(WHAT THIS TASK INVOLVES) Using the records below, quote only the span that opens with the line containing "left eye: (213, 398)" and closes with the line containing "right back paw: (359, 745)", exactly and inclusively.

(INPUT RECORDS)
*** Begin section ***
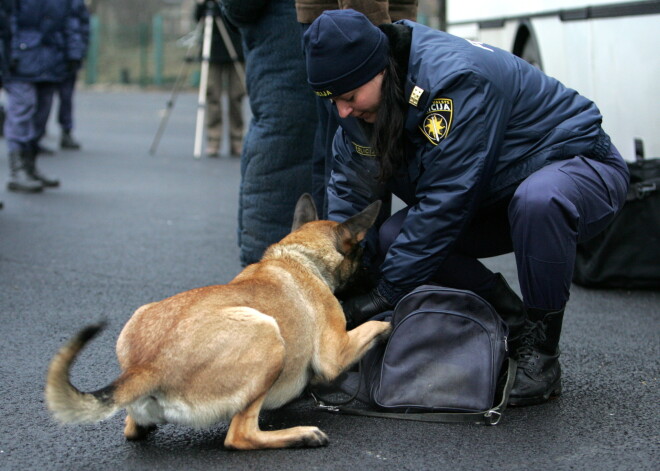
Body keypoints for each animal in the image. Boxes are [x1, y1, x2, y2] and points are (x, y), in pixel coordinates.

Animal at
*** End section ***
*** Begin section ***
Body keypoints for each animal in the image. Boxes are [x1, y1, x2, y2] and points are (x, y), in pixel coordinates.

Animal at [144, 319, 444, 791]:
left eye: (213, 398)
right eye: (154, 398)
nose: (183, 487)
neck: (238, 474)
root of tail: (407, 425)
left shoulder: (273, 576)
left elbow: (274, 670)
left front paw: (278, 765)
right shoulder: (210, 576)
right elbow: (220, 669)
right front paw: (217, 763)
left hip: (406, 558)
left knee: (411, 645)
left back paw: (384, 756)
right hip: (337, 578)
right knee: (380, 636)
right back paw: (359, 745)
*** End section ***
(RESPONSE TO THE EXERCISE)
left eye: (213, 398)
right eye: (154, 398)
nose: (183, 487)
neck: (238, 474)
root of tail: (407, 425)
left shoulder: (273, 576)
left elbow: (274, 670)
left front paw: (278, 765)
right shoulder: (210, 576)
right elbow: (220, 669)
right front paw: (217, 763)
left hip: (406, 558)
left knee: (411, 645)
left back paw: (384, 756)
right hip: (337, 578)
right knee: (380, 636)
right back paw: (359, 745)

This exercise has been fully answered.